TASK REQUIREMENTS ▸
a: Summarize the article on the film Never Look Away in two sentences.
b: Answer these questions from the article on the film Never Look Away:
(i) What is the film called in the original German?
(ii) In which two Oscar categories has the film been nominated?
(iii) In what city was Gerhard Richter born?

SOURCE DOCUMENT ▸
****

A German film has been nominated in the Academy Awards - but the German artist it's partially based on is caught up in a debate with the director about just how true to life the movie actually is.

'A gross distortion': Why Germany's 2019 Oscar nominee is caught in controversy
Tom Schilling as Kurt Barnert. Photo: DPA

Never Look Away (called 'Werk ohne Autor' in the original German) has been nominated in the Oscar's Best Foreign Language Film and Best Cinematography categories.

But the director and the real-life artist the film is partly based on are caught up in a public spat regarding the accuracy of the film

The film's director “managed to abuse and grossly distort (my) biography,” says Dresden-born artist Gerhard Richter.

The film follows Kurt Barnert – played by Tom Schilling, and is partly based on Richter – who experienced various family traumas as a result of World War II, including his aunt being euthanized by the Nazis. 

Richter, like the film´s main character, found initial success in East Germany before eventually defecting to the West to build a life there.

Shilling's character Kurt Barnert in 'Never look away'. Photo: DPA

Room for creativity?

****

GIVEN INFORMATION ▸
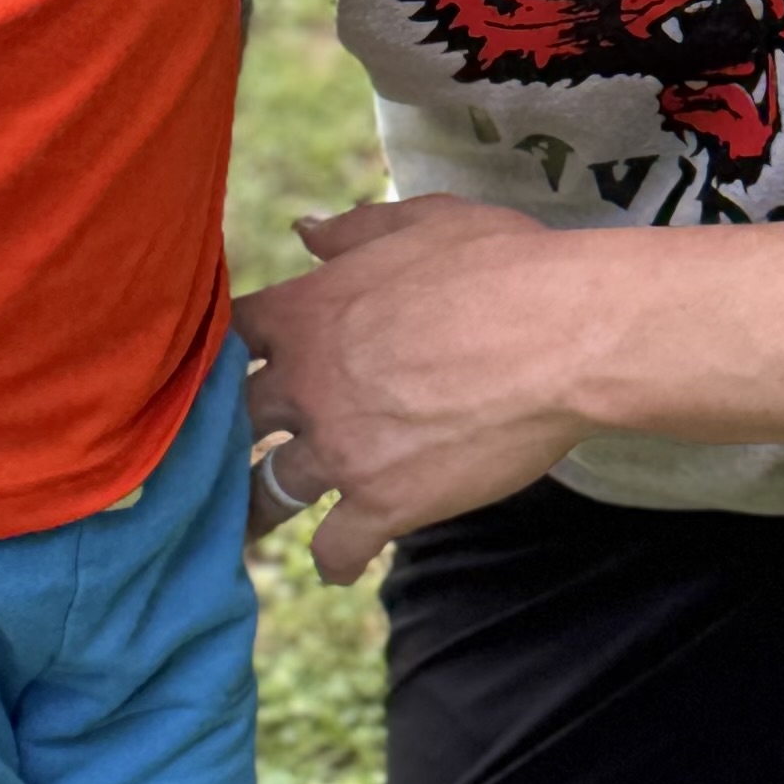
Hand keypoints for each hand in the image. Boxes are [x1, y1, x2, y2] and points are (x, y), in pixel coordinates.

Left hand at [235, 197, 589, 583]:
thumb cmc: (503, 264)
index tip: (233, 369)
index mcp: (306, 311)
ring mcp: (340, 449)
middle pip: (232, 418)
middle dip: (226, 434)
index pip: (228, 336)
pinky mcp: (383, 503)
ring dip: (258, 507)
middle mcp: (306, 383)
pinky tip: (340, 561)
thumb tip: (304, 230)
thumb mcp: (422, 222)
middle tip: (221, 454)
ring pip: (268, 490)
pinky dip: (334, 558)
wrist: (562, 335)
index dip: (225, 354)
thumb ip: (354, 231)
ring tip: (249, 524)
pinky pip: (334, 548)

****

RESULTS OF THE TASKS ▸
a: The German film Never Look Away, partly based on the artist Gerhard Richter, has been nominated for Oscars in the Best Foreign Language Film and Best Cinematography categories. Richter and the film's director are in a public dispute over the film's accuracy, and Richter says the director managed to abuse and grossly distort his biography.

b:
(i) Werk ohne Autor
(ii) Best Foreign Language Film and Best Cinematography
(iii) Dresden